Fort Triumph combat is based on their interactive environment. Covering mechanics have a very strong impact on ranged attacks, making it close to impossible to hit a well-covered target. This kind of combat style usually drove games to be slow and tedious; having to advance step by step, keeping in mind covers and units’ range, etc.. But the guys at CookieByte Entertainment had a trick up their sleeve that prevented this from happening to Fort Triumph.
Everything in the environment can be destroyed
Those covers are not as safe as they seem. For example, covering behind a tree will block all but the luckiest regular attacks, that’s when you blow it away on to of your enemy. Well, I can hide behind a house then. Sure, houses are more solid covers than trees, with a bunch of HP as to not be destroyed easily. Houses also have a lot of wood, see where I’m going with this?… You can use spells to burn down larger covers, but be careful, flames can get out of control pretty fast.
We’ve been seeing more and more of these environment interaction mechanics on recent titles. It’s very cool to see them in the detailed 3D maps of Fort Triumph. While some of these mechanics still need a few tweaks, you can appreciate how they work together to give the combat a great balance between tactics and action.
There is another feature of the game which while subtle, makes the gameplay more fluid and dynamic. The action point system that CookieByte Entertainment uses allow players to decide if they want to take an action or double their movement possibilities. This might seem like a small point but ends up being a great balancing perk for melee characters.

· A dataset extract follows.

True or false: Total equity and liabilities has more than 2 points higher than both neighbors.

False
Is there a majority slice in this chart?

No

Closing the gap between ranged and melee
In most strategy games, ranged character either have significantly less power than melee fighters or have their attack range severely limited. This simple mechanic allowed to close the gap between ranged and melee fighters. This way, melee chars can get close to the ranged ones faster, but not overrun them as easily.
The game can be a little unforgiving, with the permadeath and everything. It’s easy for new players to get overwhelmed in the first fights. Remeber to use environmental attacks as often as you can and don’t be ashamed to lower the difficulty.

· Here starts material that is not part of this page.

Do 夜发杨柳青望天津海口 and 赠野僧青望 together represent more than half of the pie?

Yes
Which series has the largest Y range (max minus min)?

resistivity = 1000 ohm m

There is more to Fort Triumph than combat, your party will have to travel the map, fulfill quests, earn magic (the currency) and renown, everything they need to fix the magical breach that has the land upside down. Character customization is still limited, but they’re very close to their Kickstarter goal to expand this area.
Fort Triumph uses low poly 3D graphics to create their envolving scenery. With very detailed buildings and awesome particle effects, they made a work of art of their maps. I didn’t feel the same about the characters and UI, they could use a more delicate finish.
The artwork mixes pretty well with the mechanics. This must have been quite a challenge for them, considering how interactive is the scenery. It’s pretty awesome to watch the houses and trees burning.
With an awesome environment and the very well thought combat system, Fort Triumph makes an awesome twist to the classic turn-based strategy genre. Kick, blow up, burn down… do anything you need to save this original fantasy world from a magical apocalypse.